Jayapura – Dua periode kepemimpinan Benhur Tomi Mano (BTM) sebagai Wali Kota Jayapura meninggalkan banyak catatan politik, pembangunan, dan pengaruh personal yang besar.
Namun di balik segala pujian dan narasi keberhasilan, ada suara lirih dari tanah Heram yang luput dari sorotan: suara anak-anak Bhuyakha, masyarakat asli Port Numbay yang merasa hanya dijadikan pelengkap politik, tapi tidak pernah sungguh diakui sebagai subjek utama pembangunan.
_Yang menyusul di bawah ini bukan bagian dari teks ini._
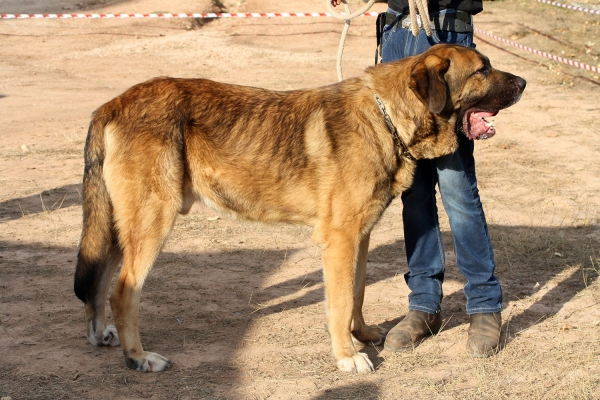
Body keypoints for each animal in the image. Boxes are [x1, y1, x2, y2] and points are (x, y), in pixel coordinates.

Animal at [74, 45, 524, 374]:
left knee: (97, 282)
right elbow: (339, 303)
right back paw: (137, 357)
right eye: (482, 70)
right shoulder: (339, 241)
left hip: (118, 227)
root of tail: (110, 105)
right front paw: (347, 356)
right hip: (151, 224)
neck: (387, 118)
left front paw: (361, 335)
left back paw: (100, 334)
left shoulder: (359, 237)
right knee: (122, 292)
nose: (524, 81)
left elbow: (356, 293)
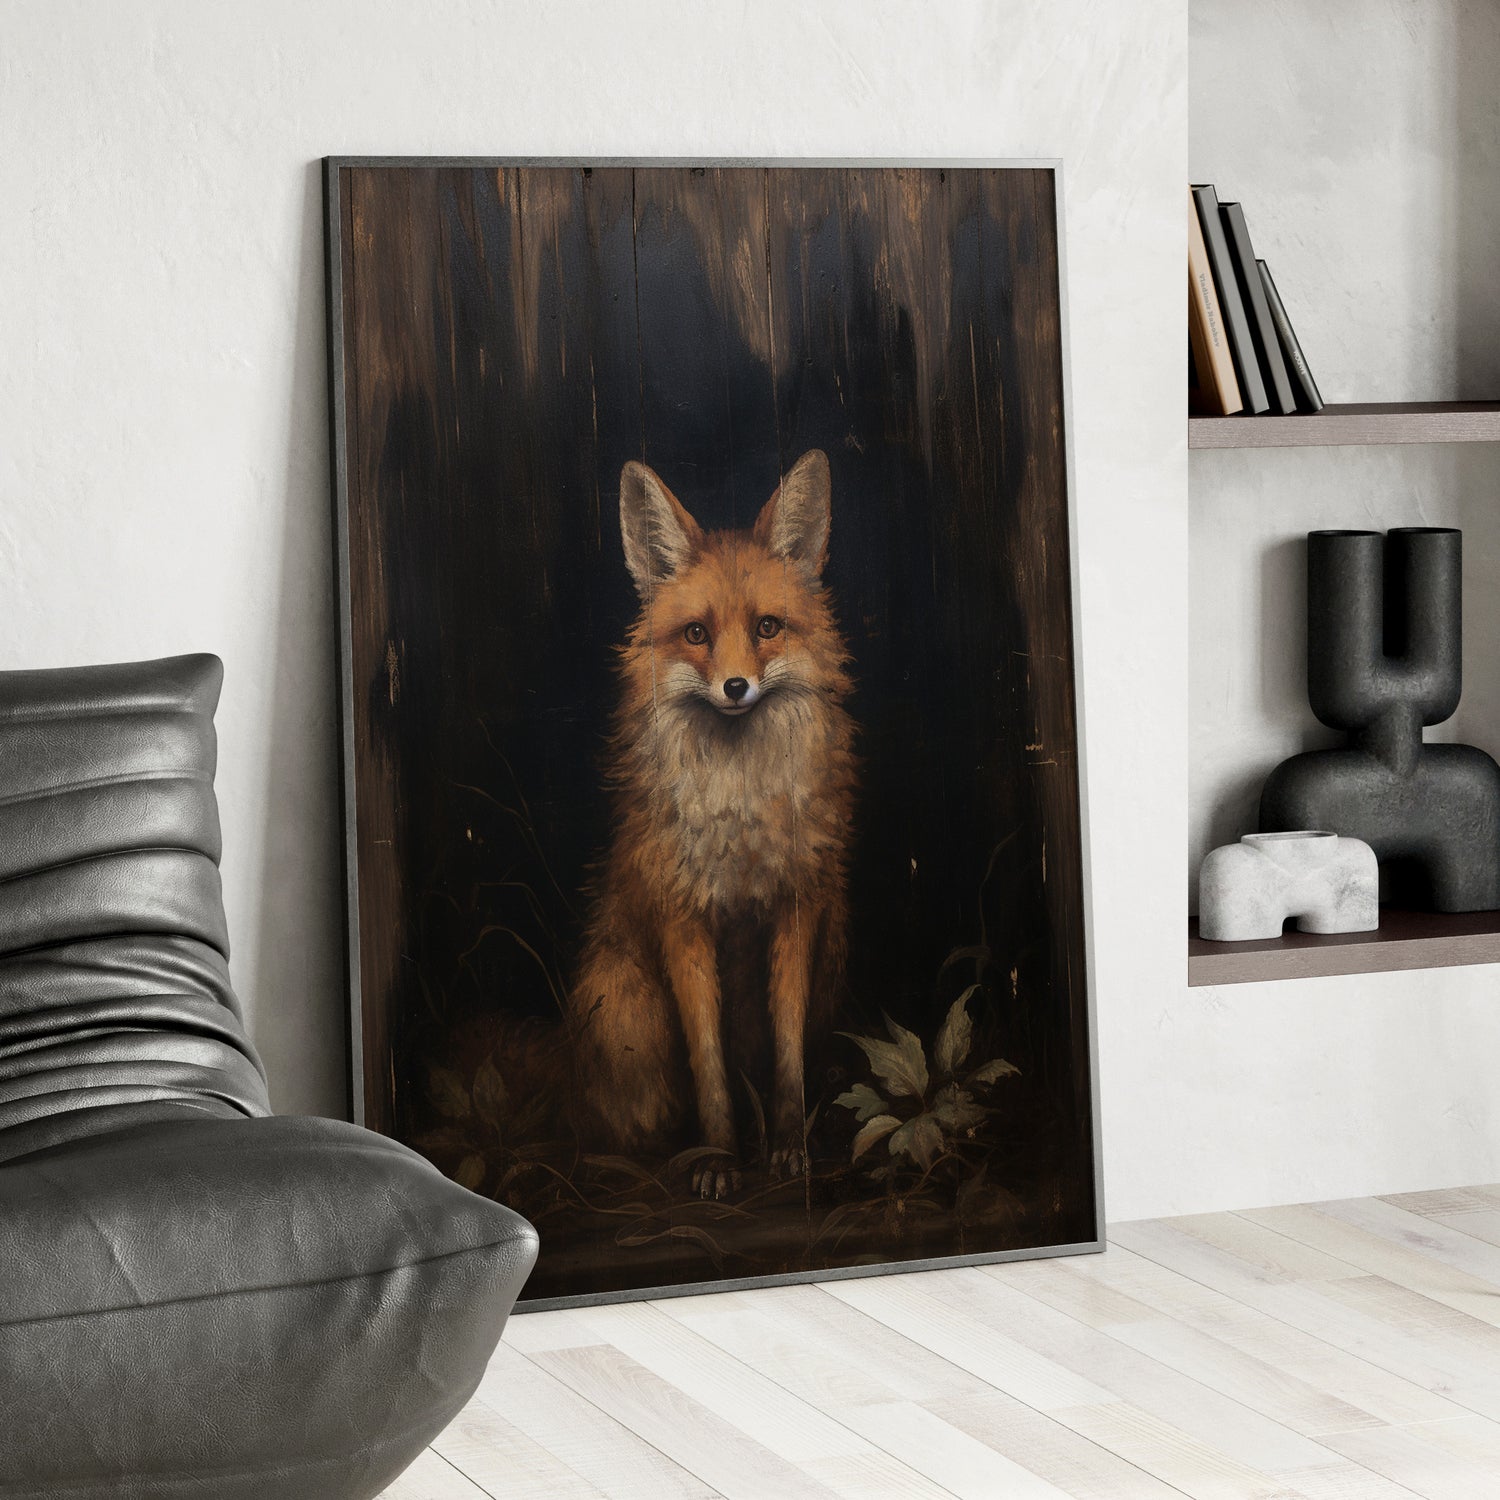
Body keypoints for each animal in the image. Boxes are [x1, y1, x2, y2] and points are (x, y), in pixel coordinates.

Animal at [570, 449, 857, 1199]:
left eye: (767, 628)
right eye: (697, 634)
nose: (735, 688)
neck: (741, 816)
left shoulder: (797, 909)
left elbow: (787, 1054)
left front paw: (788, 1150)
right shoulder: (683, 919)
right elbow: (709, 1066)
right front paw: (721, 1160)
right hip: (631, 1011)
Niway, seorang aktivis dan birokrat asal Heram, menyampaikan catatan kritisnya terhadap BTM. Dalam tulisannya, ia tidak sedang berbicara tentang kekecewaan personal. Ini adalah potret kolektif dari generasi yang tumbuh bersama rezim BTM, bekerja untuknya, melindungi kekuasaannya, namun pada akhirnya merasa ditinggalkan.
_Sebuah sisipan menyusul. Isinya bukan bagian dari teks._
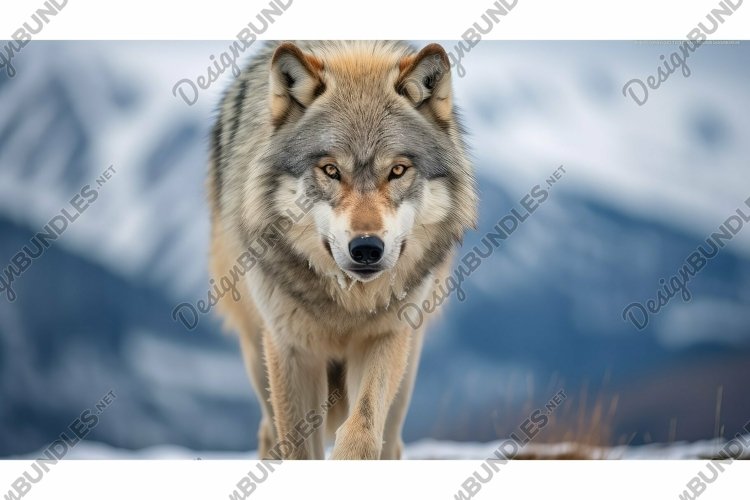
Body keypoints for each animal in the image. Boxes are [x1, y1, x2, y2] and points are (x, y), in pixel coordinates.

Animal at [208, 41, 477, 459]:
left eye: (397, 170)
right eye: (331, 170)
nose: (366, 248)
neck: (348, 303)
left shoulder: (386, 336)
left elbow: (362, 430)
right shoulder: (291, 350)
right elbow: (299, 449)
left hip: (408, 360)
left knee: (391, 440)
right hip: (257, 349)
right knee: (269, 431)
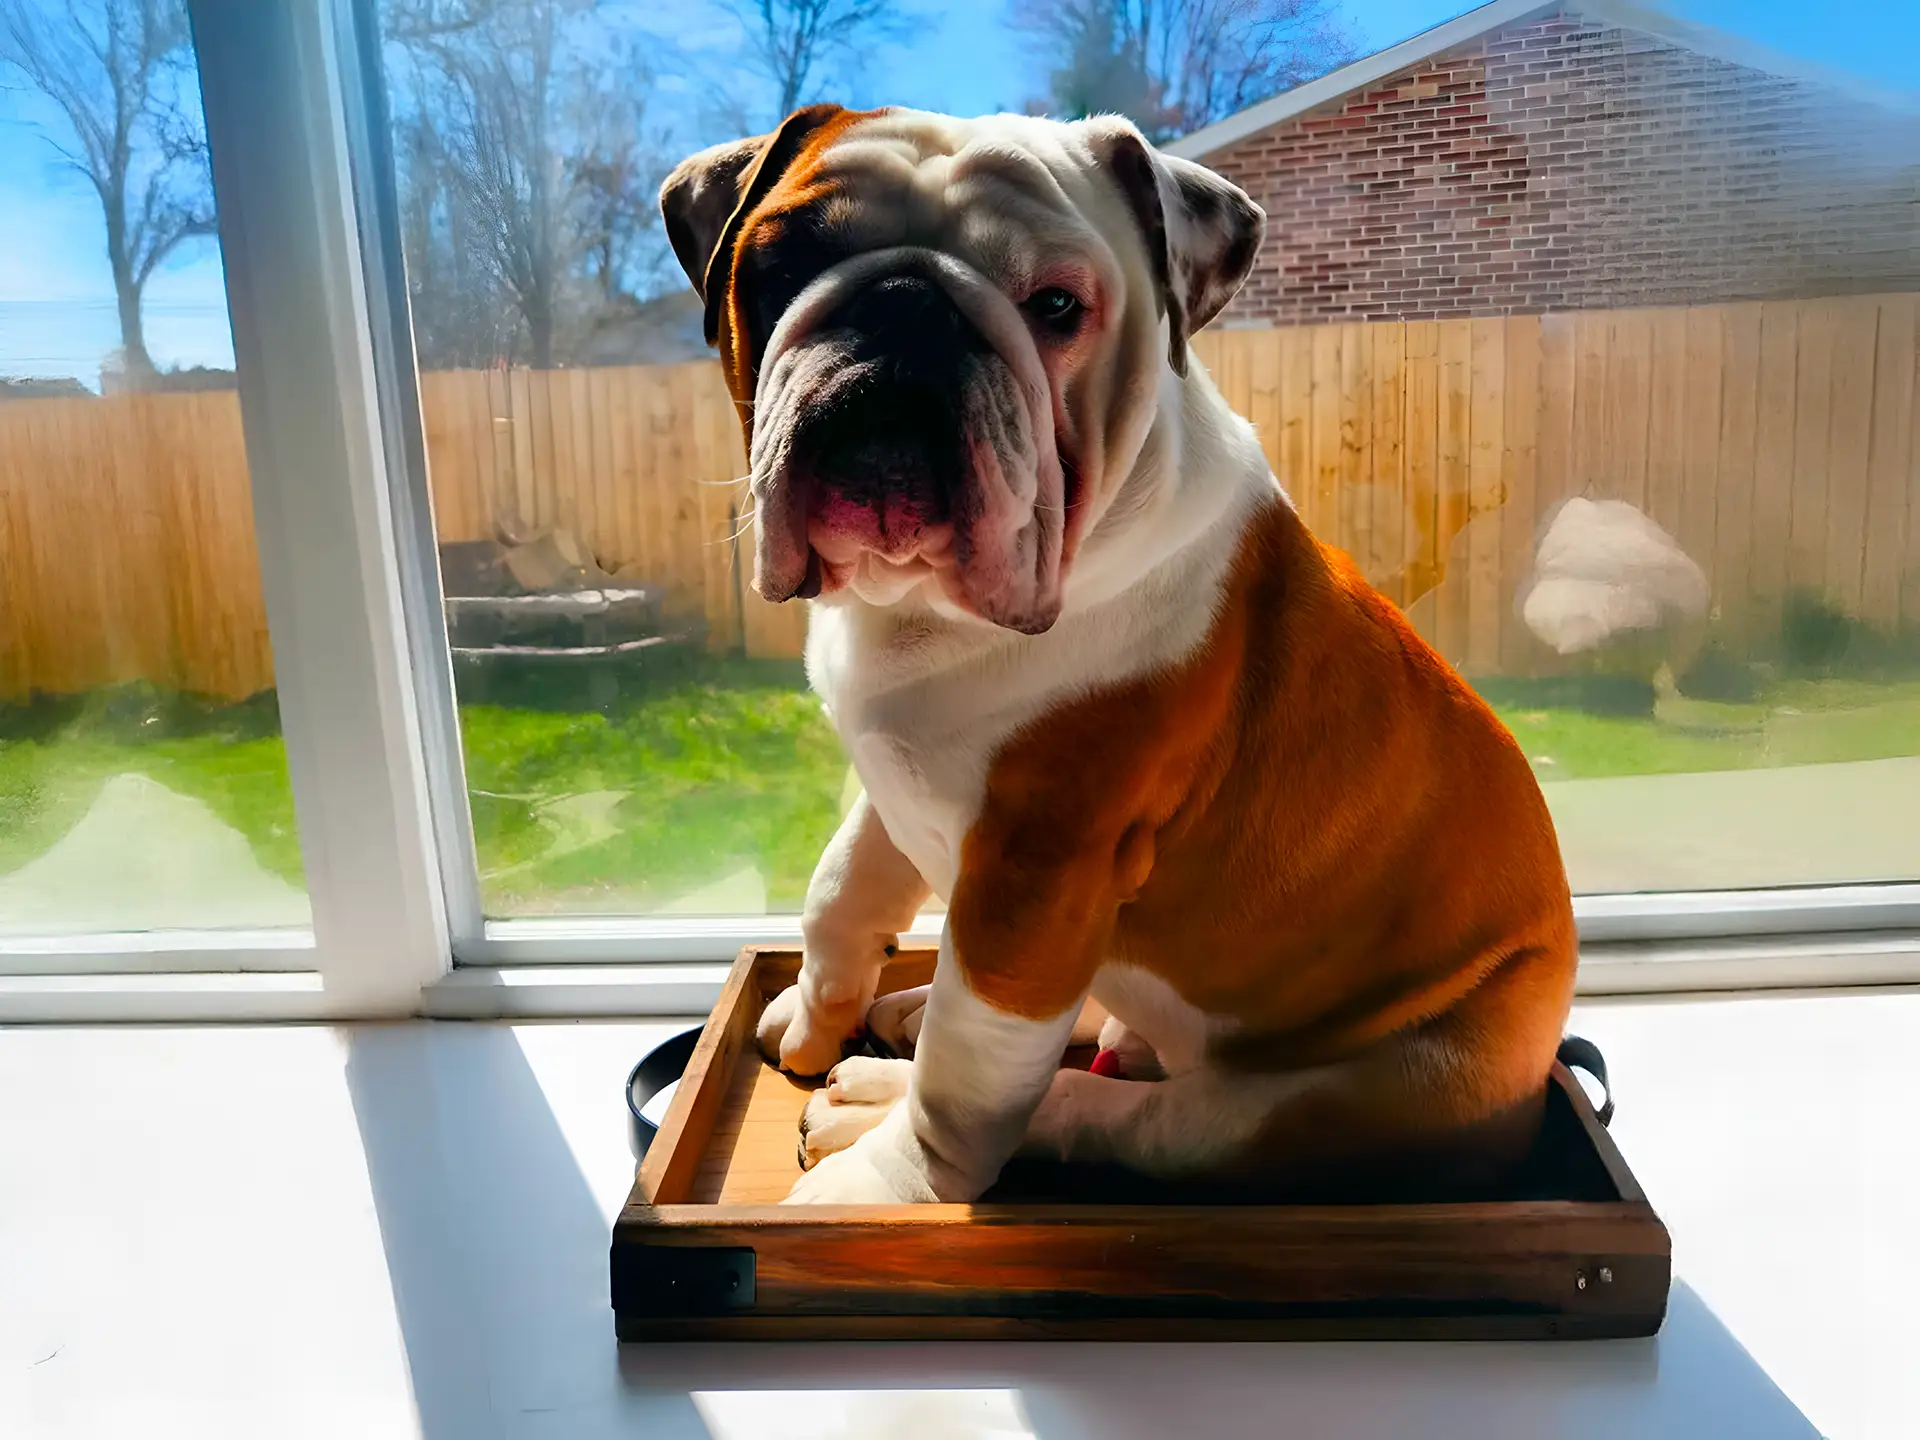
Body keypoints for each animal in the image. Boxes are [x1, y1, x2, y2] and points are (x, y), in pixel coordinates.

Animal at [660, 107, 1574, 1205]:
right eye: (783, 261)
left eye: (1057, 306)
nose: (905, 304)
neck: (920, 611)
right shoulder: (893, 777)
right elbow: (842, 890)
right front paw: (813, 1013)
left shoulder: (1037, 875)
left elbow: (969, 1076)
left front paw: (891, 1184)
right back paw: (915, 1013)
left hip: (1311, 1101)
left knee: (1116, 1113)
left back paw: (885, 1098)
“Kami ini bukan tamu di tanah ini. Kami adalah pemilik tanah. Tapi kami hanya dijadikan bemper politik,” tulisnya.
Loyalitas anak-anak Bhuyakha pada BTM tidak main-main. Dalam berbagai dinamika pemerintahan dan konflik sosial, mereka berdiri di garis depan, menghadang massa, menjaga citra dan kebijakan pemimpin yang mereka panggil “kanda”. Namun loyalitas itu tak pernah dibalas dengan distribusi keadilan atau kepercayaan jabatan.
“Perintah BTM kami jalankan dengan sempurna. Tapi balasan yang kami terima hanyalah kebohongan dan pengabaian,” ujar Niway.
Anak-anak Heram, yang secara administratif berdomisili di wilayah Kota Jayapura seperti Padang Bulan dan Yoka, merasa tidak pernah benar-benar dianggap bagian dari kota ini. Bahkan dalam pengurusan beasiswa pendidikan, mereka kerap mendapat penolakan dengan dalih bahwa mereka “bukan warga Port Numbay.”
Padahal mereka lahir dan besar di kota ini. Marga mereka memang dari Ayapo, namun tanah tempat mereka berdiri, air yang mereka minum, dan udara yang mereka hirup—semuanya berasal dari Port Numbay. Identitas mereka bukan fiktif. Ia melekat pada tanah, bukan hanya pada dokumen.
Pembangunan selama era BTM, menurut pengakuan mereka, berlangsung timpang. Anak-anak Heram hanya kebagian “rema-rema”—sisa-sisa pembangunan yang tidak terencana untuk mereka. Ketimpangan itu tidak hanya soal infrastruktur, tapi juga menyangkut akses sosial, pendidikan, dan peran dalam pemerintahan.
BTM dinilai hanya menggunakan mereka sebagai alat untuk mengamankan posisi, tetapi tidak benar-benar memperjuangkan nasib mereka.
“Kami ini hanya tameng. Tameng yang tidak pernah disapa, tidak pernah diajak bicara setelah pertempuran selesai.”
Pesan Politik Jelang PSU
Kekecewaan ini kemudian menjadi pesan penting menjelang Pemungutan Suara Ulang (PSU) Pilgub Papua yang akan digelar pada 6 Agustus 2025. Mereka menyerukan agar anak-anak Bhuyakha lainnya lebih cermat dalam berpolitik dan tidak lagi terpaku pada figur yang hanya menggunakan tanpa memperjuangkan.
“Kami sudah alami. Jangan tunggu tertindas baru bilang, ‘sulap lagi’,” sindir Niway dalam kalimat penutupnya.
Tulisan ini adalah refleksi, bukan dendam. Ia menjadi semacam memoar kecil dari sebuah kelompok yang selama ini berada di belakang layar kekuasaan. Kini mereka angkat suara, bukan untuk menghapus masa lalu, tapi untuk memperingatkan masa depan.
” Artikel ini disusun berdasarkan narasi pribadi Niway, aktivis dan birokrat asal Heram, sebagai bagian dari ekspresi kebebasan berpendapat dan representasi suara warga Papua yang kerap tidak tertampung dalam diskursus kekuasaan arus utama”.